**Task input**:
= Beginning of Section =

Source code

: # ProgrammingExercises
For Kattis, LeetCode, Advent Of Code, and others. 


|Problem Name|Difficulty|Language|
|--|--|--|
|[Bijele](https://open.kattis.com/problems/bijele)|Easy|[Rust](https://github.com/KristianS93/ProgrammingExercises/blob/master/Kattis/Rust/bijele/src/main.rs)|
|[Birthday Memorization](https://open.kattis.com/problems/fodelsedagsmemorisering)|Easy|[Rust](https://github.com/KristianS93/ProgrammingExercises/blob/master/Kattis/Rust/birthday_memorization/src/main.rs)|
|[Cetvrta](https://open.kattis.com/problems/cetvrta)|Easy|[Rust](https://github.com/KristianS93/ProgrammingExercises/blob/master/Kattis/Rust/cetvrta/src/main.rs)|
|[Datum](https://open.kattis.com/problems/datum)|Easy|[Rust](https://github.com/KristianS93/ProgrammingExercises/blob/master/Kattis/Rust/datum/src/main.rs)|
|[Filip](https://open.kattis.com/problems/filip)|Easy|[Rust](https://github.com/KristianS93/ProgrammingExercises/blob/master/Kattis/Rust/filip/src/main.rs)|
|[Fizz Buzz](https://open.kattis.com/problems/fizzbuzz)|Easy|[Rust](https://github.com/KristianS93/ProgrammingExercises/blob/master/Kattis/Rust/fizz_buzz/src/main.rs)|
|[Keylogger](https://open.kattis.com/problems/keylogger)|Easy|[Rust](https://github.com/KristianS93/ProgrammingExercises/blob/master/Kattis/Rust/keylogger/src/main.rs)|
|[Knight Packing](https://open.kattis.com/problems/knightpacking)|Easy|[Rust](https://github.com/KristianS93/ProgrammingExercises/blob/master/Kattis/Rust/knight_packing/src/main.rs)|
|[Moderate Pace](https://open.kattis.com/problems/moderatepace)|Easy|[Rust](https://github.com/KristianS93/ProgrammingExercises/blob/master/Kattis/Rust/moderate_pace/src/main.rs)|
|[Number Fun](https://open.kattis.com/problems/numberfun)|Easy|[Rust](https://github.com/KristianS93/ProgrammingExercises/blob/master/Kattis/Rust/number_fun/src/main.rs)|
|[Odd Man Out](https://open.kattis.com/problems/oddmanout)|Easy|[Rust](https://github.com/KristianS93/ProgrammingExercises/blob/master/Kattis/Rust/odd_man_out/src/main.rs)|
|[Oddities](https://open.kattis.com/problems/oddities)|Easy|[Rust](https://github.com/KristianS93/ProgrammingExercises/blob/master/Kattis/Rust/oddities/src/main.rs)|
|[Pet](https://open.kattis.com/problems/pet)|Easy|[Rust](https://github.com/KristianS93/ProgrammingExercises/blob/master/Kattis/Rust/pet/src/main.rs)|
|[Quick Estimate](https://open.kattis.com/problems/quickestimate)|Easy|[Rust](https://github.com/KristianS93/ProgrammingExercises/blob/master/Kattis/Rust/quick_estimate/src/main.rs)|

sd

= End of Section =

**Required work**:
Produce the material above again, word for word.

**Expected answer**:
Source code

: # ProgrammingExercises
For Kattis, LeetCode, Advent Of Code, and others. 


|Problem Name|Difficulty|Language|
|--|--|--|
|[Bijele](https://open.kattis.com/problems/bijele)|Easy|[Rust](https://github.com/KristianS93/ProgrammingExercises/blob/master/Kattis/Rust/bijele/src/main.rs)|
|[Birthday Memorization](https://open.kattis.com/problems/fodelsedagsmemorisering)|Easy|[Rust](https://github.com/KristianS93/ProgrammingExercises/blob/master/Kattis/Rust/birthday_memorization/src/main.rs)|
|[Cetvrta](https://open.kattis.com/problems/cetvrta)|Easy|[Rust](https://github.com/KristianS93/ProgrammingExercises/blob/master/Kattis/Rust/cetvrta/src/main.rs)|
|[Datum](https://open.kattis.com/problems/datum)|Easy|[Rust](https://github.com/KristianS93/ProgrammingExercises/blob/master/Kattis/Rust/datum/src/main.rs)|
|[Filip](https://open.kattis.com/problems/filip)|Easy|[Rust](https://github.com/KristianS93/ProgrammingExercises/blob/master/Kattis/Rust/filip/src/main.rs)|
|[Fizz Buzz](https://open.kattis.com/problems/fizzbuzz)|Easy|[Rust](https://github.com/KristianS93/ProgrammingExercises/blob/master/Kattis/Rust/fizz_buzz/src/main.rs)|
|[Keylogger](https://open.kattis.com/problems/keylogger)|Easy|[Rust](https://github.com/KristianS93/ProgrammingExercises/blob/master/Kattis/Rust/keylogger/src/main.rs)|
|[Knight Packing](https://open.kattis.com/problems/knightpacking)|Easy|[Rust](https://github.com/KristianS93/ProgrammingExercises/blob/master/Kattis/Rust/knight_packing/src/main.rs)|
|[Moderate Pace](https://open.kattis.com/problems/moderatepace)|Easy|[Rust](https://github.com/KristianS93/ProgrammingExercises/blob/master/Kattis/Rust/moderate_pace/src/main.rs)|
|[Number Fun](https://open.kattis.com/problems/numberfun)|Easy|[Rust](https://github.com/KristianS93/ProgrammingExercises/blob/master/Kattis/Rust/number_fun/src/main.rs)|
|[Odd Man Out](https://open.kattis.com/problems/oddmanout)|Easy|[Rust](https://github.com/KristianS93/ProgrammingExercises/blob/master/Kattis/Rust/odd_man_out/src/main.rs)|
|[Oddities](https://open.kattis.com/problems/oddities)|Easy|[Rust](https://github.com/KristianS93/ProgrammingExercises/blob/master/Kattis/Rust/oddities/src/main.rs)|
|[Pet](https://open.kattis.com/problems/pet)|Easy|[Rust](https://github.com/KristianS93/ProgrammingExercises/blob/master/Kattis/Rust/pet/src/main.rs)|
|[Quick Estimate](https://open.kattis.com/problems/quickestimate)|Easy|[Rust](https://github.com/KristianS93/ProgrammingExercises/blob/master/Kattis/Rust/quick_estimate/src/main.rs)|

sd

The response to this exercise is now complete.